L’utilisation thérapeutique de produits d’origine biologique est en plein essor dans toutes les surspécialités de la neurologie : thérapie moléculaire avec le développement d’anticorps monoclonaux, cytokines, nanoparticules d’origine biologique, thérapie cellulaire et greffes, thérapie génique ex vivo et in vivo, immunothérapie et vaccins. Le mode de fabrication rend compte en partie du coût très élevé de ces traitements. Ces produits semblent donc remarquablement efficaces, tout en présentant dans l’ensemble peu fréquemment des effets secondaires, même si la surveillance doit être extrêmement rigoureuse tout au long de leur administration. Laure Michel et Nicolas Collongues font dans ce dossier une synthèse de leur présentation, effectuée aux 17es Rencontres de neurologies (décembre 2015), sur la classification et les principales utilisations en neurologie.
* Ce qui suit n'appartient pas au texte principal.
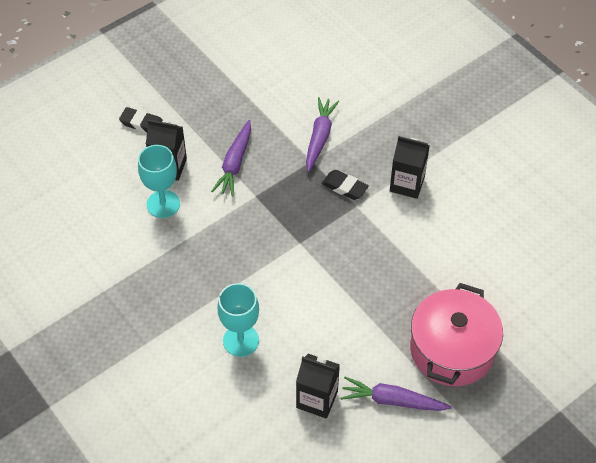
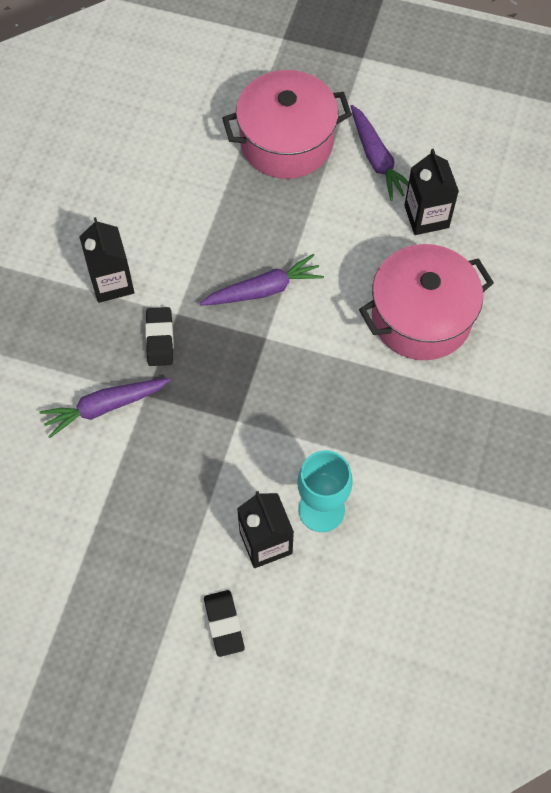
camera: 125 degrees left, 10 degrees up
(235, 164) = (208, 472): purple carrot -> purple carrot (264, 289)
(241, 340) = (421, 317): turquoise goblet -> pink pot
La prescription initiale des biothérapies appartient aujourd’hui généralement aux neurologues hospitaliers. Il faut en effet répondre à plusieurs critères pour pouvoir en bénéficier. Le suivi est ensuite souvent assuré en ville. Pour le moment, elles sont en général administrées après échec des traitements de fond traditionnels. Selon le produit choisi, l’administration se fait soit en perfusion intraveineuse à l’hôpital en hospitalisation de jour, soit par injection sous-cutanée. Les effets indésirables sont presque les mêmes pour tous les produits. Les risques infectieux, en particulier le réveil d’une tuberculose ancienne insuffisamment traitée, et le risque de leuco-encéphalopathie multifocale progressive (LEMP) représentent les principaux problèmes. Le dépistage d’une tuberculose préexistante est donc un prérequis avant la prescription de toute biothérapie. Comme il existe un risque potentiel d’aggravation d’une éventuelle infection banale, les neurologues doivent rester vigilants quant au suivi minimum imposé par le plan de gestion des risques (PGR). Des incertitudes existent également sur le long terme, car un recul d’au moins 10 ans est nécessaire pour savoir s’il existe ou non un risque d’apparition de lymphome ou de cancer. Pour certains produits, des alertes ont déjà été soulevées. Les données actuelles sont plutôt rassurantes, mais un suivi très attentif est en cours. On n’insistera jamais assez sur l’importance d’un bilan préthérapeutique et sur un suivi rigoureux qui relèvent de la responsabilité du neurologue prescripteur. Il comprend la vérification du statut vaccinal, et Mikael Cohen fait le point sur ces risques dans ce dossier. La surveillance biologique et radiologique est régulière et obligatoire, conditionnant le plus souvent le renouvellement de la prescription, et il est indispensable de vérifier la compliance à une contraception efficace pendant toute la durée du traitement. Plus que jamais, avec cette classe thérapeutique, la balance bénéfices-risques est au cœur du débat.